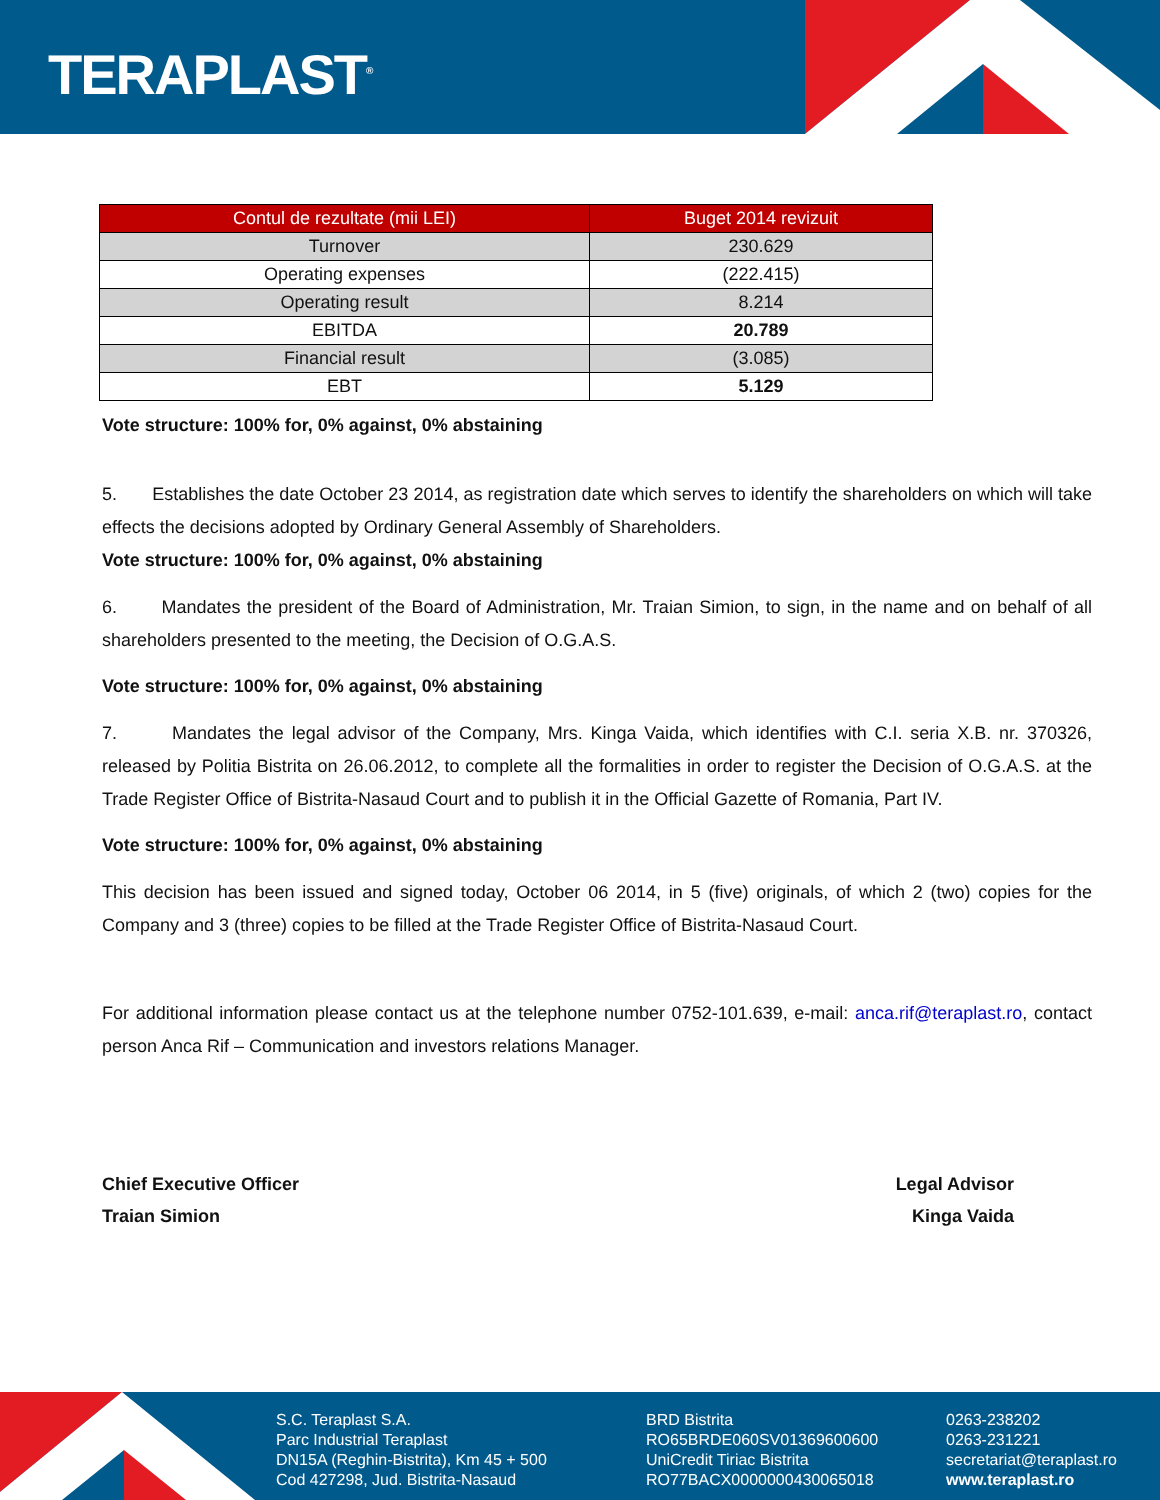TERAPLAST<sup>®</sup>
| Contul de rezultate (mii LEI) | Buget 2014 revizuit |
| --- | --- |
| Turnover | 230.629 |
| Operating expenses | (222.415) |
| Operating result | 8.214 |
| EBITDA | 20.789 |
| Financial result | (3.085) |
| EBT | 5.129 |
Vote structure: 100% for, 0% against, 0% abstaining
5. Establishes the date October 23 2014, as registration date which serves to identify the shareholders on which will take effects the decisions adopted by Ordinary General Assembly of Shareholders.
Vote structure: 100% for, 0% against, 0% abstaining
6. Mandates the president of the Board of Administration, Mr. Traian Simion, to sign, in the name and on behalf of all shareholders presented to the meeting, the Decision of O.G.A.S.
Vote structure: 100% for, 0% against, 0% abstaining
7. Mandates the legal advisor of the Company, Mrs. Kinga Vaida, which identifies with C.I. seria X.B. nr. 370326, released by Politia Bistrita on 26.06.2012, to complete all the formalities in order to register the Decision of O.G.A.S. at the Trade Register Office of Bistrita-Nasaud Court and to publish it in the Official Gazette of Romania, Part IV.
Vote structure: 100% for, 0% against, 0% abstaining
This decision has been issued and signed today, October 06 2014, in 5 (five) originals, of which 2 (two) copies for the Company and 3 (three) copies to be filled at the Trade Register Office of Bistrita-Nasaud Court.
For additional information please contact us at the telephone number 0752-101.639, e-mail: anca.rif@teraplast.ro, contact person Anca Rif – Communication and investors relations Manager.
Chief Executive Officer
Traian Simion
Legal Advisor
Kinga Vaida
S.C. Teraplast S.A.
Parc Industrial Teraplast
DN15A (Reghin-Bistrita), Km 45 + 500
Cod 427298, Jud. Bistrita-Nasaud
BRD Bistrita
RO65BRDE060SV01369600600
UniCredit Tiriac Bistrita
RO77BACX0000000430065018
0263-238202
0263-231221
secretariat@teraplast.ro
www.teraplast.ro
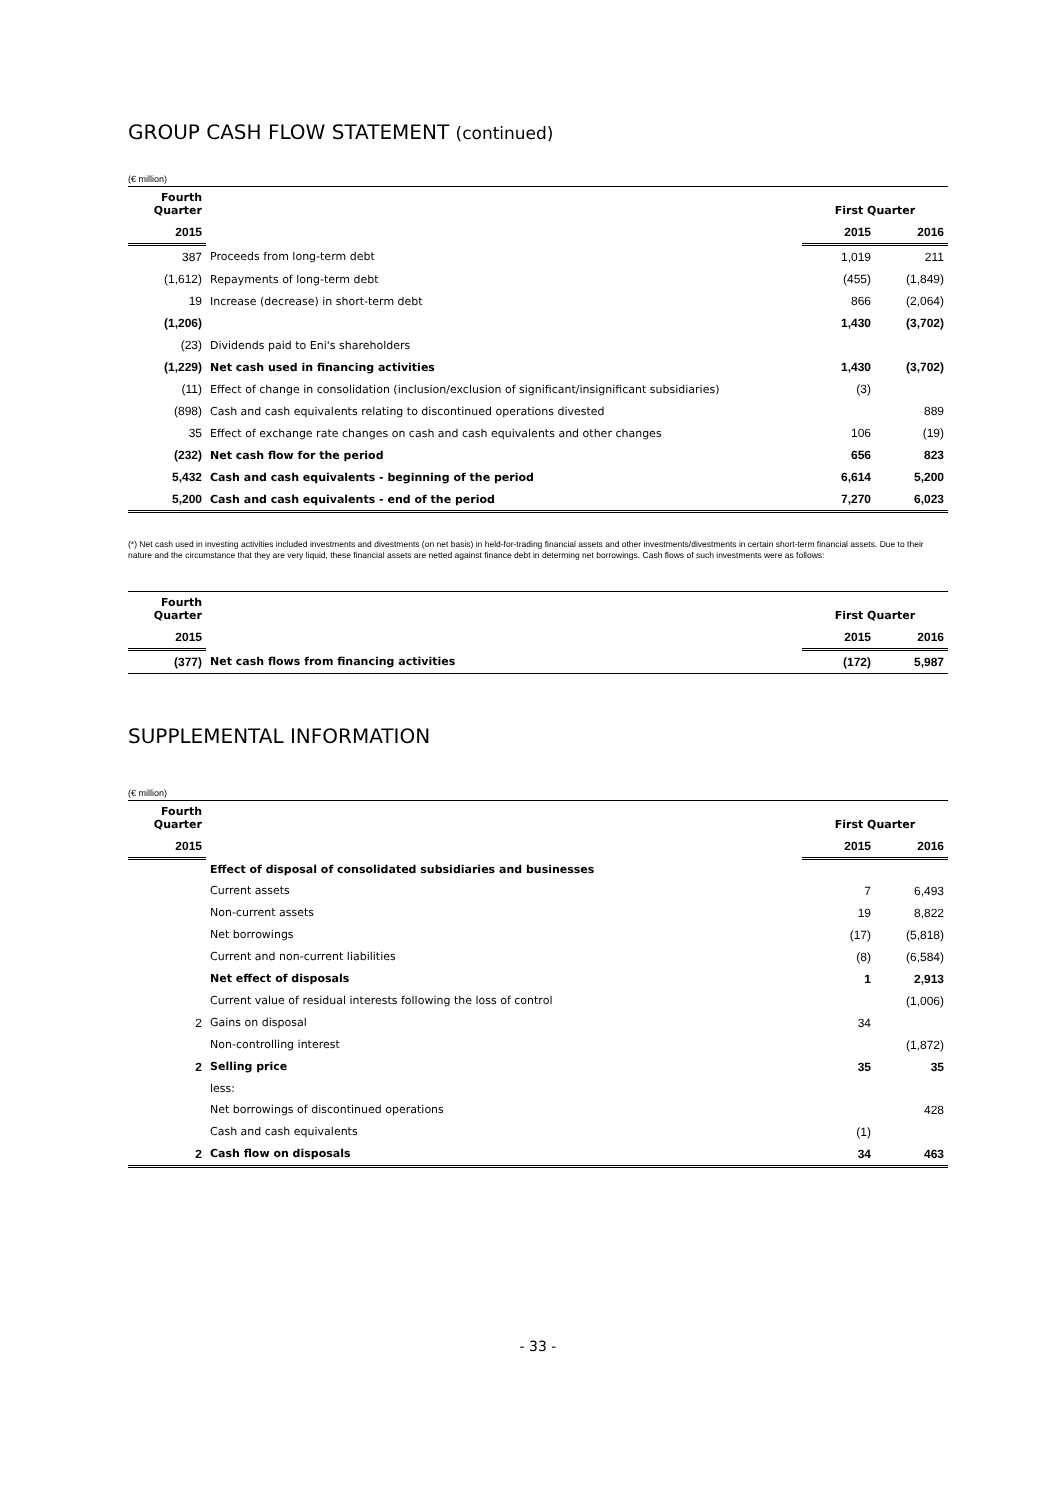GROUP CASH FLOW STATEMENT (continued)
(€ million)
| Fourth Quarter | | First Quarter | |
| 2015 | | 2015 | 2016 |
| 387 | Proceeds from long-term debt | 1,019 | 211 |
| (1,612) | Repayments of long-term debt | (455) | (1,849) |
| 19 | Increase (decrease) in short-term debt | 866 | (2,064) |
| (1,206) | | 1,430 | (3,702) |
| (23) | Dividends paid to Eni's shareholders | | |
| (1,229) | Net cash used in financing activities | 1,430 | (3,702) |
| (11) | Effect of change in consolidation (inclusion/exclusion of significant/insignificant subsidiaries) | (3) | |
| (898) | Cash and cash equivalents relating to discontinued operations divested | | 889 |
| 35 | Effect of exchange rate changes on cash and cash equivalents and other changes | 106 | (19) |
| (232) | Net cash flow for the period | 656 | 823 |
| 5,432 | Cash and cash equivalents - beginning of the period | 6,614 | 5,200 |
| 5,200 | Cash and cash equivalents - end of the period | 7,270 | 6,023 |
(*) Net cash used in investing activities included investments and divestments (on net basis) in held-for-trading financial assets and other investments/divestments in certain short-term financial assets. Due to their nature and the circumstance that they are very liquid, these financial assets are netted against finance debt in determing net borrowings. Cash flows of such investments were as follows:
| Fourth Quarter | | First Quarter | |
| 2015 | | 2015 | 2016 |
| (377) | Net cash flows from financing activities | (172) | 5,987 |
SUPPLEMENTAL INFORMATION
(€ million)
| Fourth Quarter | | First Quarter | |
| 2015 | | 2015 | 2016 |
| | Effect of disposal of consolidated subsidiaries and businesses | | |
| | Current assets | 7 | 6,493 |
| | Non-current assets | 19 | 8,822 |
| | Net borrowings | (17) | (5,818) |
| | Current and non-current liabilities | (8) | (6,584) |
| | Net effect of disposals | 1 | 2,913 |
| | Current value of residual interests following the loss of control | | (1,006) |
| 2 | Gains on disposal | 34 | |
| | Non-controlling interest | | (1,872) |
| 2 | Selling price | 35 | 35 |
| | less: | | |
| | Net borrowings of discontinued operations | | 428 |
| | Cash and cash equivalents | (1) | |
| 2 | Cash flow on disposals | 34 | 463 |
- 33 -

● ● ● ●

YOUR OBJECTIVE
Each line that holds the word "discontinued" should be extracted from the records.

OUTPUT FOR THIS EXERCISE
| (898) | Cash and cash equivalents relating to discontinued operations divested | | 889 |
| | Net borrowings of discontinued operations | | 428 |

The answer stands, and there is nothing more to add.